Total ne mégote pas sur les dépenses
« Agaçant. » Il y a un an, dans un discours sur Public Sénat, la sénatrice centriste (PRV) Sylvie Vermeillet dénonçait le « gros lobbying » de TotalEnergies au moment des débats parlementaires sur la taxation des superprofits, une proposition finalement rejetée par le gouvernement et la majorité sénatoriale. Dernier symbole de l’entre-soi industrialo-politique qui lie l’héritier d’Elf et les pouvoirs politiques en France… Et en Europe.
En octobre 2019, un rapport de quatre ONG environnementales, dont Greenpeace, révélait que les géants du pétrole BP, Chevron, ExxonMobil, Shell et Total avaient triplé leurs dépenses en lobbying entre 2010 et 2018, investissant 250 millions d’euros au total pour influencer la politique européenne.
De quoi notamment enterrer le plan climat de Nicolas Hulot et offrir aux PDG de ces multinationales plus de 300 entretiens avec les commissaires européens.
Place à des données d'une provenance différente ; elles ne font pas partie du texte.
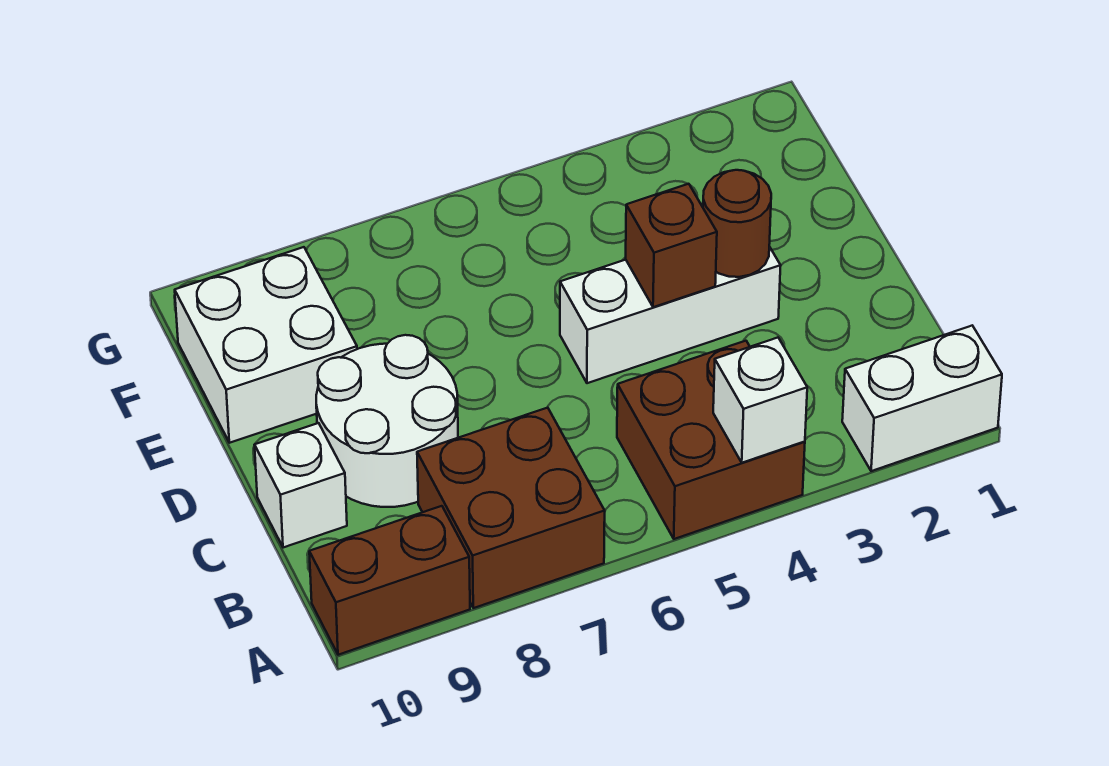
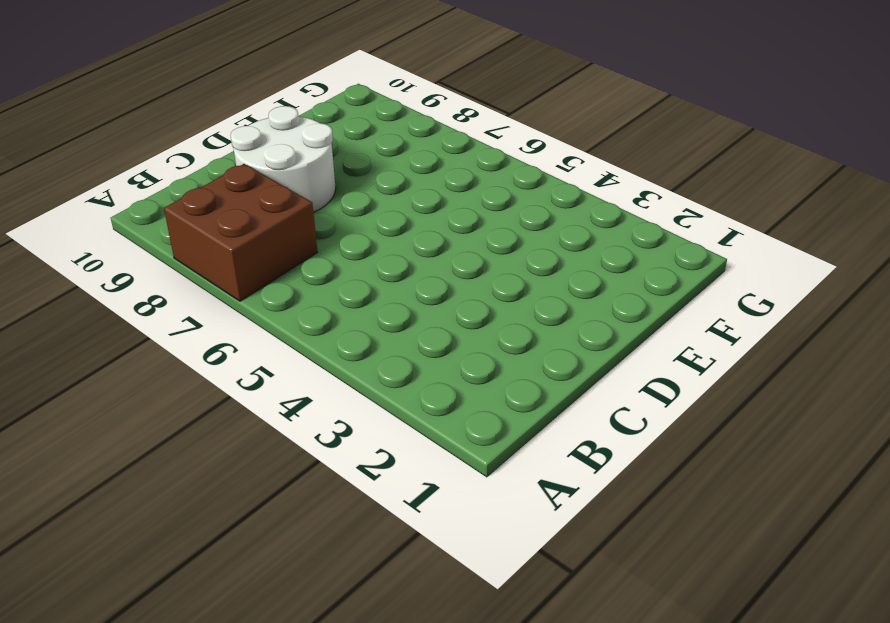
none -> white brick A1:A2 level 1
none -> brown brick A4:B5 level 1

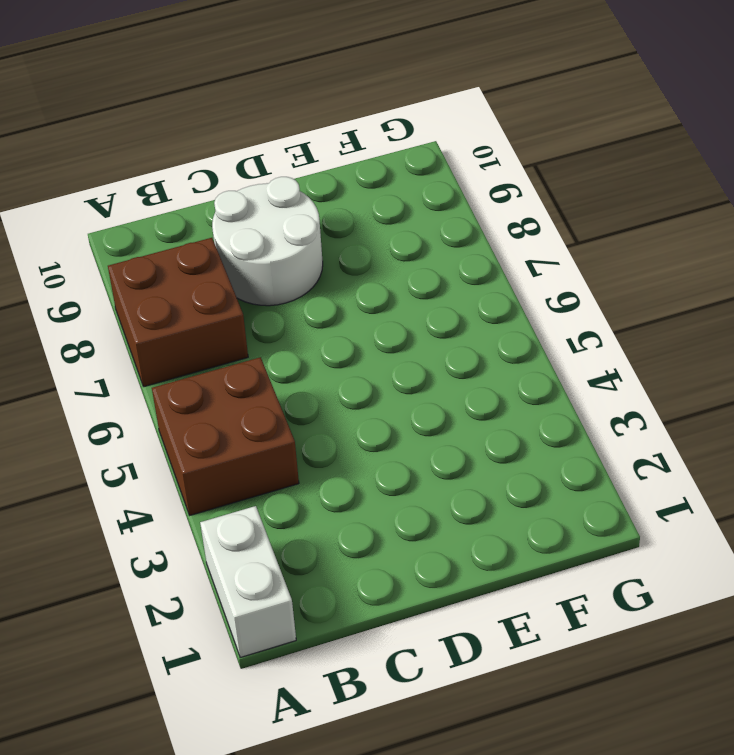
none -> brown brick A9:A10 level 1
none -> white brick C10 level 1

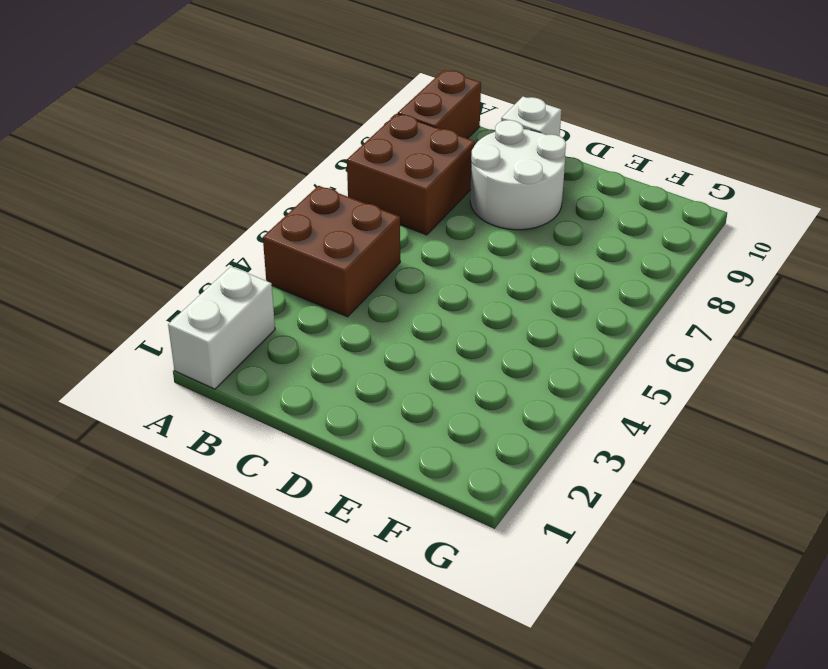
none -> white brick D3:D5 level 1
none -> white brick E9:F10 level 1

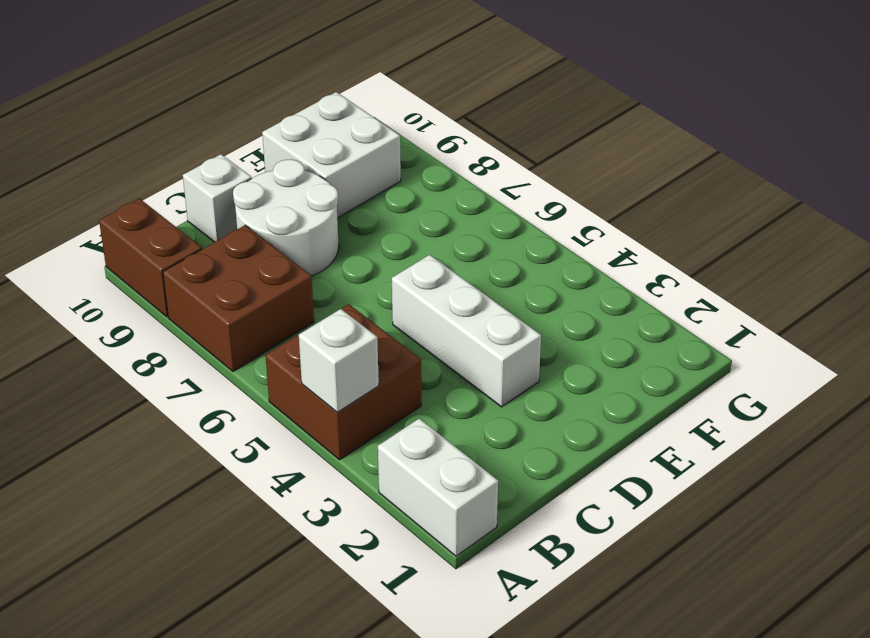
none -> brown round brick D3 level 2
none -> brown brick D4 level 2

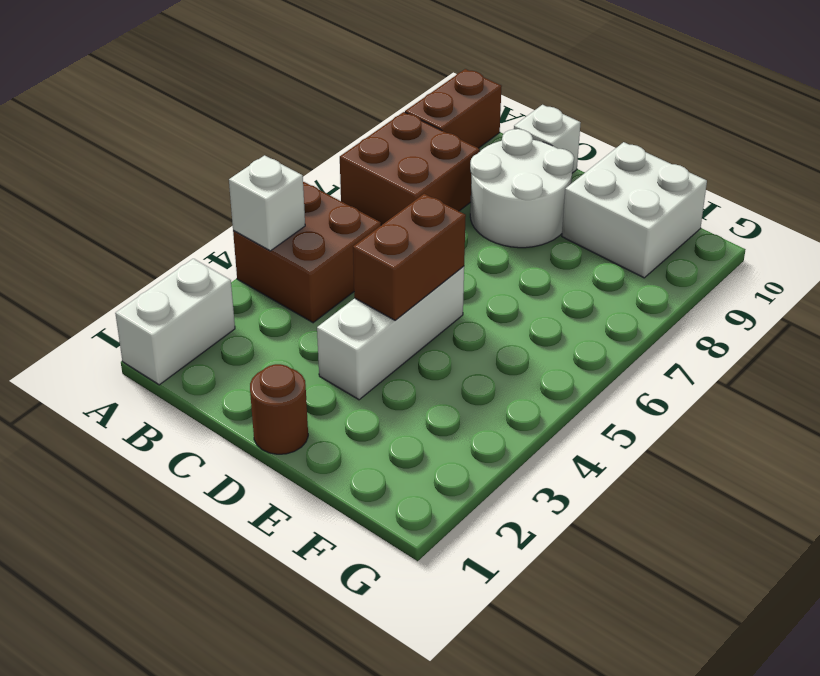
brown round brick D1 level 1 -> brown round brick D3 level 2
brown brick D4:D5 level 2 -> brown brick D4 level 2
Fin 2022, la Haute autorité pour la transparence de la vie publique révélait qu’au sein du CAC40 Total Energies dominait le classement des dépenses en lobbyisme avec plus de 2,5 millions investis, rien qu’en 2021.
Pour Total, l’enjeu est double. Faire oublier son passé climato-négationniste. En 2021, une étude publiée dans Global Environmental Change montrait que le groupe, averti dès 1971 des risques catastrophiques que faisait courir son activité au climat, avait pendant cinquante ans mis en doute les données scientifiques qui menaçaient ses activités. La même année, pour verdir son image, la multinationale avait notamment quitté l’American Petroleum Institute, le plus puissant lobby américain de l’industrie pétrolière.
L’autre objectif de son lobbying : poursuivre son activité climaticide. Comme le révélait fin 2021 une enquête de Disclose, Total, Engie et EDF ont « noyauté » le principal lobby des énergies renouvelables en France, le Syndicat des énergies renouvelables (SER).
De quoi faciliter la défense de ses intérêts auprès des pouvoirs publics, dont le SER est l’un des principaux interlocuteurs. Au niveau européen, le Guardian révélait dès 2015 que Total avait pris le contrôle des deux principaux lobbies européens des énergies renouvelables, notamment afin de favoriser son activité gazière.